> _PROBLEM TO SOLVE_: Below are lines of data; count those that contain "CreationDate" and give the total alone.
Segment Open
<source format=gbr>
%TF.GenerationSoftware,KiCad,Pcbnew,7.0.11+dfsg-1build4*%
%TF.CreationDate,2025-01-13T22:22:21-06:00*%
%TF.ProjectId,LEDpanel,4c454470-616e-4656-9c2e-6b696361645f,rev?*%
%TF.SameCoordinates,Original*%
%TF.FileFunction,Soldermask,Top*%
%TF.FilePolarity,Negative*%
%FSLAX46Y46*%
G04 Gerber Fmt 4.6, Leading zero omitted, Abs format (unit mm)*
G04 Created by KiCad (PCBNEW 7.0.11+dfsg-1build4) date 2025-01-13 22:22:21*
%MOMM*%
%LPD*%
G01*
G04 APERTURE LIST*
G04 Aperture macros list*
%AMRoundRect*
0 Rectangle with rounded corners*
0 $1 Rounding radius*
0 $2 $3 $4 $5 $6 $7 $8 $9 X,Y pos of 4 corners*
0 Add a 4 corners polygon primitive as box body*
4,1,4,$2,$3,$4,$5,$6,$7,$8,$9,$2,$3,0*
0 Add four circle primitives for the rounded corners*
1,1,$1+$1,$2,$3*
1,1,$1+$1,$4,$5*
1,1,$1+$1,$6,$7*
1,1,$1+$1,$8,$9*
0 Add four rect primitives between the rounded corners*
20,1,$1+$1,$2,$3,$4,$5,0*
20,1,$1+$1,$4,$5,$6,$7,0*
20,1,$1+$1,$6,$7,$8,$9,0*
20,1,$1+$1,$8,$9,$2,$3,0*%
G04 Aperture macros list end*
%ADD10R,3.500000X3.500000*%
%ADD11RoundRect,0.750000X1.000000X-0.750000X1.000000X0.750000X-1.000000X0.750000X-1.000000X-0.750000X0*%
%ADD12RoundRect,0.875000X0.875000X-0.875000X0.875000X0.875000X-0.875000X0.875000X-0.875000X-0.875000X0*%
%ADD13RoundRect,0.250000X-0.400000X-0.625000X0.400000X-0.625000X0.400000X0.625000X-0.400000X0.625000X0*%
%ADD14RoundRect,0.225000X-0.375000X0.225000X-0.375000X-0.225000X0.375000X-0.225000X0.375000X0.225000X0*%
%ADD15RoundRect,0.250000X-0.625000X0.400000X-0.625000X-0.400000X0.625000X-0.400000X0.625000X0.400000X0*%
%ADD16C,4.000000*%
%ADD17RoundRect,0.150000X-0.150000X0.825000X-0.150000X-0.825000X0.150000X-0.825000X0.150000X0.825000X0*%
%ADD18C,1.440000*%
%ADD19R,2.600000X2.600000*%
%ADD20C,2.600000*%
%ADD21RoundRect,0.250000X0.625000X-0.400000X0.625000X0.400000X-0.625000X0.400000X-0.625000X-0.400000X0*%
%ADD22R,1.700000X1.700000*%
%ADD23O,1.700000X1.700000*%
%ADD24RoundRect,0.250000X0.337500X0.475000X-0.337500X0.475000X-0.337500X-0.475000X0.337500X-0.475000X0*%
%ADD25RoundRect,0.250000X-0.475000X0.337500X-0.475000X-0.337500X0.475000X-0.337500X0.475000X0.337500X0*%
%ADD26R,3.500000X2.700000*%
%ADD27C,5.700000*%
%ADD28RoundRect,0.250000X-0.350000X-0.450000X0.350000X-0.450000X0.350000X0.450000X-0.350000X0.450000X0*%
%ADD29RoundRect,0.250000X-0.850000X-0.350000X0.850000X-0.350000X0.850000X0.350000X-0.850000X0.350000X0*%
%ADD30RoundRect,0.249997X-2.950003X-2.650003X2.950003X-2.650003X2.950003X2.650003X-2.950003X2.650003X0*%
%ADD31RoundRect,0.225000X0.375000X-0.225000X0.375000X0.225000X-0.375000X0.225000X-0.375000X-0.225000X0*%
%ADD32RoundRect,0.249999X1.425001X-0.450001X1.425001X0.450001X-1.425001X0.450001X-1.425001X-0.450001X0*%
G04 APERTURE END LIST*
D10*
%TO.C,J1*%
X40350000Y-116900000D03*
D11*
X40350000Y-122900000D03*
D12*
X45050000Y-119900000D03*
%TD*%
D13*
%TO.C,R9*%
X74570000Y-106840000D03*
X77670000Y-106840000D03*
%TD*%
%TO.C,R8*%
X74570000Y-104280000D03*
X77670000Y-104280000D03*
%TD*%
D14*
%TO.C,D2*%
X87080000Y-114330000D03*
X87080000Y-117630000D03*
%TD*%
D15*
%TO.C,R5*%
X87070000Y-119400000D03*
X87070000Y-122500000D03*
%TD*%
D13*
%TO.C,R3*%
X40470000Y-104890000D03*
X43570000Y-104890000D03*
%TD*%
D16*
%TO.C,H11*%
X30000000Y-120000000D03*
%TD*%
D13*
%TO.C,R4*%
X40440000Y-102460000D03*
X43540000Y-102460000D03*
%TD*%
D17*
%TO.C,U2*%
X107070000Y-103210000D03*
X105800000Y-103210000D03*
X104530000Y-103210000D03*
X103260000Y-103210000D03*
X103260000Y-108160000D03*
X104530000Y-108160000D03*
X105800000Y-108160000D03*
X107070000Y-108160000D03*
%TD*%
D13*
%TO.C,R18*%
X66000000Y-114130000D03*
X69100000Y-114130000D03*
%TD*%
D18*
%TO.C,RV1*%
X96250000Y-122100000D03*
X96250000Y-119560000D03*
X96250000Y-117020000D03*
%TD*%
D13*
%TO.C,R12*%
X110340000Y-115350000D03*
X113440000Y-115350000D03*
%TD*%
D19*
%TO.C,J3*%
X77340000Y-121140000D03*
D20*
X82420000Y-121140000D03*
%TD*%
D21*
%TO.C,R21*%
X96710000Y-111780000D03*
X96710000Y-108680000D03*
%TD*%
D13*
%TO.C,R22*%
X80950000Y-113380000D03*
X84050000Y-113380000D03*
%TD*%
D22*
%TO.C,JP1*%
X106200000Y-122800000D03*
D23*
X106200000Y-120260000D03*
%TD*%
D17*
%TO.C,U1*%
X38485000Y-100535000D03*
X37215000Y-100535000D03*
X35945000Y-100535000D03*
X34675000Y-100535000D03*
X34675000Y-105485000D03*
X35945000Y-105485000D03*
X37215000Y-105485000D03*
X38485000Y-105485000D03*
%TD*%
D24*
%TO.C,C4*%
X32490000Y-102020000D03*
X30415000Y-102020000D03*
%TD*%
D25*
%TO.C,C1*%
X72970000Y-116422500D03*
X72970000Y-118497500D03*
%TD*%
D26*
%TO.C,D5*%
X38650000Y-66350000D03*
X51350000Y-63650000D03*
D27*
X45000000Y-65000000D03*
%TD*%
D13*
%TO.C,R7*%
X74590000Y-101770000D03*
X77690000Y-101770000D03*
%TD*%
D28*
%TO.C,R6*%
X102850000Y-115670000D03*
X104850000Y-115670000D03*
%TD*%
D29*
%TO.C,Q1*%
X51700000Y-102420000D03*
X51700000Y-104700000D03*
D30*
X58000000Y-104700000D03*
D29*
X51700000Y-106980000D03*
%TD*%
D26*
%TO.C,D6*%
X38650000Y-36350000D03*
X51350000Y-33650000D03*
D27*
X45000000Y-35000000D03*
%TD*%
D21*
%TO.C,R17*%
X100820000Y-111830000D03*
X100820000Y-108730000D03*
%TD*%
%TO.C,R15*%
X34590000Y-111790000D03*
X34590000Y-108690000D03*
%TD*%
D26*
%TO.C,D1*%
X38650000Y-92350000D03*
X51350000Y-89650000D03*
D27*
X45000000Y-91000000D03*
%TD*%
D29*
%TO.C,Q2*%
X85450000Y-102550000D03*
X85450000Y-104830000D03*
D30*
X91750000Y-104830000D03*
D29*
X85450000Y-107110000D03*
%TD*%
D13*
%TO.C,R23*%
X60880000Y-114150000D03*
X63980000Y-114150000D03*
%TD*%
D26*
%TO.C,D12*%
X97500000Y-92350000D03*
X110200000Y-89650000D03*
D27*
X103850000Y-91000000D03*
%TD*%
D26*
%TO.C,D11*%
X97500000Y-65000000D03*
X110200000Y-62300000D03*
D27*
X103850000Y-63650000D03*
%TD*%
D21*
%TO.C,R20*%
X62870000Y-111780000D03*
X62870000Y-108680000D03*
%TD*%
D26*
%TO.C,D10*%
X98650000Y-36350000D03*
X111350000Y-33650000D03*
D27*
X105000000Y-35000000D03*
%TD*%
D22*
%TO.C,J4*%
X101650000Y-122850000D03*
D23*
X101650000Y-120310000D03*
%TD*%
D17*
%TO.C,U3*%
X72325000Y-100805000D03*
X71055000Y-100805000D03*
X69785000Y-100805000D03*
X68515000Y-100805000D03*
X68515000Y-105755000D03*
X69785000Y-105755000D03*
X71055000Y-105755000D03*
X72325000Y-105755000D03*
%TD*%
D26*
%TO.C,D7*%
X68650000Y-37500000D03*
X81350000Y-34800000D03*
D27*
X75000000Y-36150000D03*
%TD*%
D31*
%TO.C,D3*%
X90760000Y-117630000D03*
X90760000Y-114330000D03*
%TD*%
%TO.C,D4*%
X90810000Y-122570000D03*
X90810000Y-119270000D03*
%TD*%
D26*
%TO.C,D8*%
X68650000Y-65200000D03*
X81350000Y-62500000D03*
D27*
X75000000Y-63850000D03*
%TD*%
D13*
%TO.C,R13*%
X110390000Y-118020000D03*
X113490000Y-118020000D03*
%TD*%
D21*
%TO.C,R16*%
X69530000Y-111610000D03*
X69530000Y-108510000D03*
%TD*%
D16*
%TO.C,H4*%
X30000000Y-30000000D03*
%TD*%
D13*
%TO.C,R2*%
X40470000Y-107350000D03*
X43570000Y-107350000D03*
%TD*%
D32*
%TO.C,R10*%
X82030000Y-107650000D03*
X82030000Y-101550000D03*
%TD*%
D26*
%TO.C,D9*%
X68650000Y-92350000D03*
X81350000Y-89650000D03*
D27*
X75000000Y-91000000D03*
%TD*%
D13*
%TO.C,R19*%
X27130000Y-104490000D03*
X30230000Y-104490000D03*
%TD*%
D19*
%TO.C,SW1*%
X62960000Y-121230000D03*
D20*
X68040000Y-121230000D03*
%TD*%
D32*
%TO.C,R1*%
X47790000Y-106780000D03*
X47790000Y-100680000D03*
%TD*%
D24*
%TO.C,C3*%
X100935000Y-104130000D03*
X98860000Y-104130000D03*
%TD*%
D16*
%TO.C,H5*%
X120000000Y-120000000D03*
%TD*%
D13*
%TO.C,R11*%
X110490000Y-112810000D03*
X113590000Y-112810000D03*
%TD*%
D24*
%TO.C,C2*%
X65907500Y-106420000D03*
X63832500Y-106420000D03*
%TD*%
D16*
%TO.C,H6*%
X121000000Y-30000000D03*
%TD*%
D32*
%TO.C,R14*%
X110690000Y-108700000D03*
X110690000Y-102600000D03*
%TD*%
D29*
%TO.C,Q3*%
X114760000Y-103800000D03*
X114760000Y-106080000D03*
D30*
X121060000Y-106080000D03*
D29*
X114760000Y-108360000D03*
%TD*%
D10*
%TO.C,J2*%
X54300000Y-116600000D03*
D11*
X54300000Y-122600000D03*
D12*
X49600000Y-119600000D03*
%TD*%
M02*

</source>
Segment Closed
Segment Open
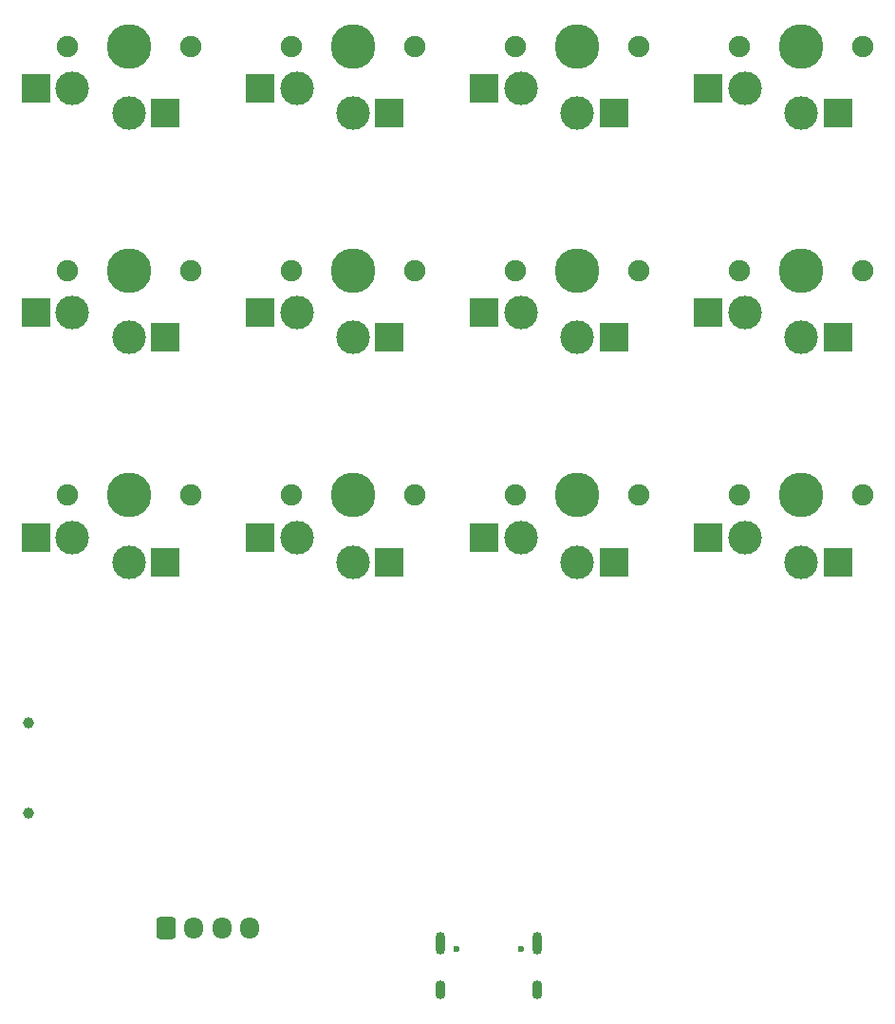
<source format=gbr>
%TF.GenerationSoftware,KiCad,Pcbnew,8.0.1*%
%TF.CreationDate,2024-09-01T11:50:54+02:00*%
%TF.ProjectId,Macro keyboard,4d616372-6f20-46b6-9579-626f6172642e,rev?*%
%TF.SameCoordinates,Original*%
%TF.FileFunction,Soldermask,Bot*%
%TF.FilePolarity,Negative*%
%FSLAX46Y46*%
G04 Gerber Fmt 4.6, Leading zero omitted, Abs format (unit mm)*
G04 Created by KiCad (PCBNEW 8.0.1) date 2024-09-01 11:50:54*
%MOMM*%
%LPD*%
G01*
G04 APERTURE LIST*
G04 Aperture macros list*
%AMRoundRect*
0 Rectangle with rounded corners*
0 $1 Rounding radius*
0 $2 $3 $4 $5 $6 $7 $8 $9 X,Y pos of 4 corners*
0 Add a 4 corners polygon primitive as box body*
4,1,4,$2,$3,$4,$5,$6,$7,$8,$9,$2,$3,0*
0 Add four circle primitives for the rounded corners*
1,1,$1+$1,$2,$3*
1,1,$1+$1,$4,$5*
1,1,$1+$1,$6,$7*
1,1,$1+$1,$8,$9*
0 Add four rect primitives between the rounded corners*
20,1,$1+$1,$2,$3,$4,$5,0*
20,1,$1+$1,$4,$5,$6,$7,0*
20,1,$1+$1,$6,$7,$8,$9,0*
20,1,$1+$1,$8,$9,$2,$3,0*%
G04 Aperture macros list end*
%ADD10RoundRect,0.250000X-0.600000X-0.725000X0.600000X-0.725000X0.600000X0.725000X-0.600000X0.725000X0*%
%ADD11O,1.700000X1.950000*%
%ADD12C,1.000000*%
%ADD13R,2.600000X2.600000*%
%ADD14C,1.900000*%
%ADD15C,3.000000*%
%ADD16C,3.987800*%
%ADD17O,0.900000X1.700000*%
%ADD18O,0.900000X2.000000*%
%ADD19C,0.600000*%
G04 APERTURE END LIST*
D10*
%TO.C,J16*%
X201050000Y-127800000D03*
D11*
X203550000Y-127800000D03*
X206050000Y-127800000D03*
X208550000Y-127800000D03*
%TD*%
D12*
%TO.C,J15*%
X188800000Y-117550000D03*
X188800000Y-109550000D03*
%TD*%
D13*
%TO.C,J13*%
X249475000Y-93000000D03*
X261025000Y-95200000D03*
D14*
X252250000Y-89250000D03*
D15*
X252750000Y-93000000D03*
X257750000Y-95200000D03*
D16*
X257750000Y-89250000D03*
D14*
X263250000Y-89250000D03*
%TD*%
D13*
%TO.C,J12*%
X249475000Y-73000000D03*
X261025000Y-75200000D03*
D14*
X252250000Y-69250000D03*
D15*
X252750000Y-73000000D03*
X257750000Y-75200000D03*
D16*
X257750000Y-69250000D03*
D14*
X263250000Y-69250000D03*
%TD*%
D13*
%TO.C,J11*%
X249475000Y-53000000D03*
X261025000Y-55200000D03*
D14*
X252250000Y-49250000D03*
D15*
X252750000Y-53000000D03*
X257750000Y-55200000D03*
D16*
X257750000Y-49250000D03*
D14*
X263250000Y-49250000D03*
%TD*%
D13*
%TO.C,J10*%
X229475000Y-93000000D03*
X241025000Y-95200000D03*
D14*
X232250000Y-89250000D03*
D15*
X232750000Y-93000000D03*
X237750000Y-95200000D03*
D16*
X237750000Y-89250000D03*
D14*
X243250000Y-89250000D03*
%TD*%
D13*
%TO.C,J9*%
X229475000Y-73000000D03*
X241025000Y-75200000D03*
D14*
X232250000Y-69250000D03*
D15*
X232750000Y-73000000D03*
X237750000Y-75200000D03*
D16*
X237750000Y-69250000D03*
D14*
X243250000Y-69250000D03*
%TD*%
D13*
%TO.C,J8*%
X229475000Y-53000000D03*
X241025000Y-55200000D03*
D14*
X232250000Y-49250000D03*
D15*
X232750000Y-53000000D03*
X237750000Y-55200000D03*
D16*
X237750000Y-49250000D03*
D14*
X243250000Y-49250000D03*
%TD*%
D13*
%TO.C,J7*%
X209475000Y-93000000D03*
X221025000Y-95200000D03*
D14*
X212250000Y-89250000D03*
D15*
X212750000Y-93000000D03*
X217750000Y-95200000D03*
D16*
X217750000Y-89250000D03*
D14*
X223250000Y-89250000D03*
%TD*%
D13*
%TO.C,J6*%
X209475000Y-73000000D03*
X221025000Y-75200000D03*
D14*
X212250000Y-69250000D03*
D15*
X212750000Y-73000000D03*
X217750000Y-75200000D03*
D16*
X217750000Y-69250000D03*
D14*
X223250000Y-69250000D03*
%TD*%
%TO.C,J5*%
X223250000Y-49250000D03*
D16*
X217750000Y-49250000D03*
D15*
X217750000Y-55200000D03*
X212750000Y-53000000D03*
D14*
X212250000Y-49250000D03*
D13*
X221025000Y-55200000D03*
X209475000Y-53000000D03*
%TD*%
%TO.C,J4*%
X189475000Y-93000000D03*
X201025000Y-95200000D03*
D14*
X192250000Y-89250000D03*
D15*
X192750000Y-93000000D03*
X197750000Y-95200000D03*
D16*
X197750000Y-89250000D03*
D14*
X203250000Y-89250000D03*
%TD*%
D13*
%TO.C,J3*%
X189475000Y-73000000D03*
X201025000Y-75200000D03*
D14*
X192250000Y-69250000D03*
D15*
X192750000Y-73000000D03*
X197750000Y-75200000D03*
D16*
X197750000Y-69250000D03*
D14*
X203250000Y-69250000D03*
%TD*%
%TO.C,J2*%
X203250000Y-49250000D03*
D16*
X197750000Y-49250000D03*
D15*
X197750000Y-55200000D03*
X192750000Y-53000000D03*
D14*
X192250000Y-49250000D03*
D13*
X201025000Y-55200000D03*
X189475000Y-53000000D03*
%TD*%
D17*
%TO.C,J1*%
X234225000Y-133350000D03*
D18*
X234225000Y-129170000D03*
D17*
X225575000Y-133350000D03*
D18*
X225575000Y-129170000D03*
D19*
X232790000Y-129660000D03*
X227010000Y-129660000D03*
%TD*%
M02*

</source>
Segment Closed
> _SOLUTION_: 2